Dietary therapies

IBD Curriculum Topic 12.1-12.3, 12.5

Nutritional therapy usually represents enteral polymeric feeds, but includes elemental enteral feeds and parenteral nutrition (TPN); ω-3 fatty acids; nutritional supplements; and probiotics. 

Benefit & risk (Crohn's Disease)

Response and remission

  • No placebo-controlled trials exist.
  • Exclusive nutritional therapy can induce remission, but is inferior to corticosteroid therapy (NNT = 4), with no difference between polymeric and elemental diets.
  • Enteral nutrition can be used to treat Crohn’s disease in patients who decline or have contraindications to corticosteroids.
    • May be particularly beneficial in children and young adults.
    • Compliance is the major hurdle – close liaison between patient and dietician helps.
  • Provide adjunctive nutritional support to patients with > 10% weight loss or body mass index < 18.
  • TPN may be required in complex, internal fistulising disease; or those with high out-put (> 1 L/d) fistula
  • There is no convincing evidence that pro- or pre-biotics are of value in Crohn’s disease.

Maintenance of remission

  • The efficacy for ω-3 fatty acids remains controversial and is not supported by the two largest placebo controlled trials, EPIC-1 and EPIC-2.
  • There is insufficient evidence to support probiotics as maintenance treatment in Crohn’s disease.
  • There is insufficient evidence (2 small trials) to support using enteral nutritional supplementation

Benefit & risk (Ulcerative Colitis)

  • Trichuris suis ova improve remission but not response rates in a small study.

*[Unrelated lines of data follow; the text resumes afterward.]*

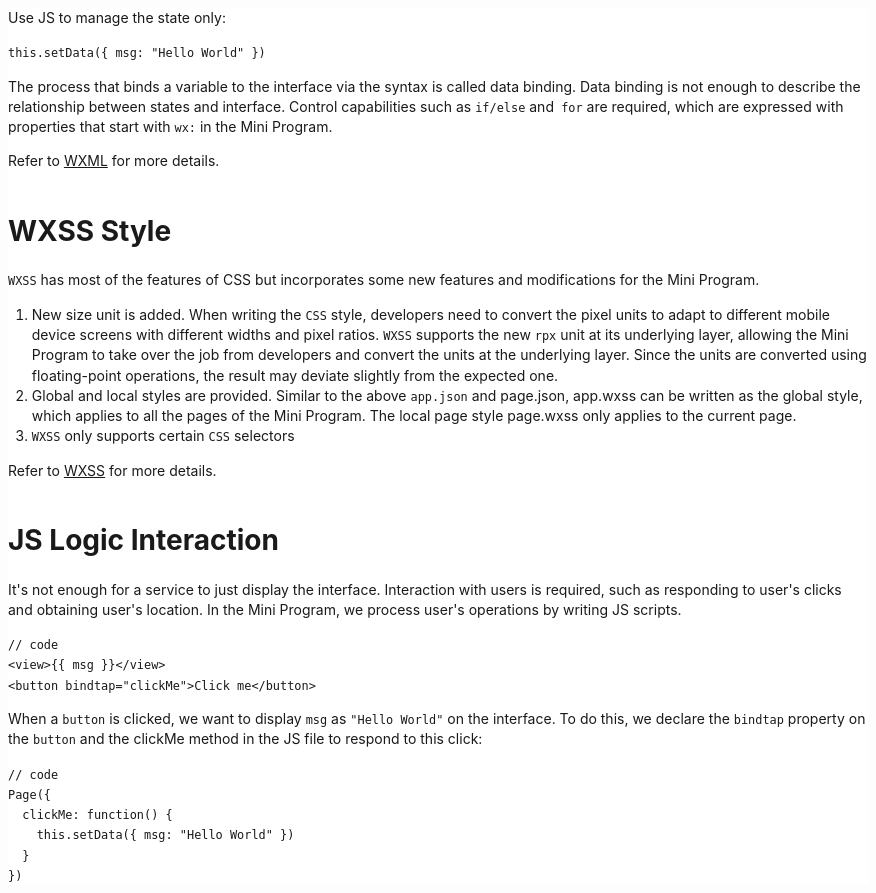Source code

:    Use JS to manage the state only: 

   ```Text code
   this.setData({ msg: "Hello World" })
   ```

   The process that binds a variable to the interface via the  syntax is called data binding. Data binding is not enough to describe the relationship between states and interface. Control capabilities such as `if/else` and` for` are required, which are expressed with properties that start with `wx:` in the Mini Program.

Refer to [WXML](<>) for more details.

# WXSS Style

`WXSS` has most of the features of CSS but incorporates some new features and modifications for the Mini Program.

1. New size unit is added. When writing the `CSS` style, developers need to convert the pixel units to adapt to different mobile device screens with different widths and pixel ratios. `WXSS` supports the new `rpx` unit at its underlying layer, allowing the Mini Program to take over the job from developers and convert the units at the underlying layer. Since the units are converted using floating-point operations, the result may deviate slightly from the expected one.
2. Global and local styles are provided. Similar to the above `app.json` and page.json, app.wxss can be written as the global style, which applies to all the pages of the Mini Program. The local page style page.wxss only applies to the current page.
3. `WXSS` only supports certain `CSS` selectors

Refer to [WXSS](<>) for more details.

# JS Logic Interaction

It's not enough for a service to just display the interface. Interaction with users is required, such as responding to user's clicks and obtaining user's location. In the Mini Program, we process user's operations by writing JS scripts.

```Text
// code
<view>{{ msg }}</view>
<button bindtap="clickMe">Click me</button>
```

When a `button` is clicked, we want to display `msg` as `"Hello World"` on the interface. To do this, we declare the `bindtap` property on the `button` and the clickMe method in the JS file to respond to this click:

```Text
// code
Page({
  clickMe: function() {
    this.setData({ msg: "Hello World" })
  }
})
```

This needs confirmation in a larger study.
  • The evidence for heparin, and for leucocytapheresis is tenuous or conflicting.
  • There is no robust evidence for probiotics inducing or maintaining remission. One placebo-controlled study of a probiotic (VSL#3) reported improved clinical response rates. A trial in 29 children reported that addition of the probiotic VSL#3 enhanced remission and maintenance rates; no well-powered studies have been undertaken.E. coli strain Nissle 1917, 200 mg/d (≈50x109) may be equivalent to 5-ASA for maintenance treatment (ECCO 6G, beneath).
  • There are small studies, though no clear benefit, assessing acupuncture, Boswellia serrate gum, germinated barley, aloe vera.
  • 2g curcumin added to 5-ASA maintenance therapy may improve response rates in maintenance therapy.
  • Faecal transplantation has been shown to modify patients’ microbiota, becoming more diverse and more similar to those of their donors. A trial (published in 2017) of 81 patients underwent placebo enemas or FT from several donors, 5 days a week for 8 weeks; 27% patients reached steroid-free clinical and endoscopic remission at Week 8 compared with 8% with placebo [p = 0.02].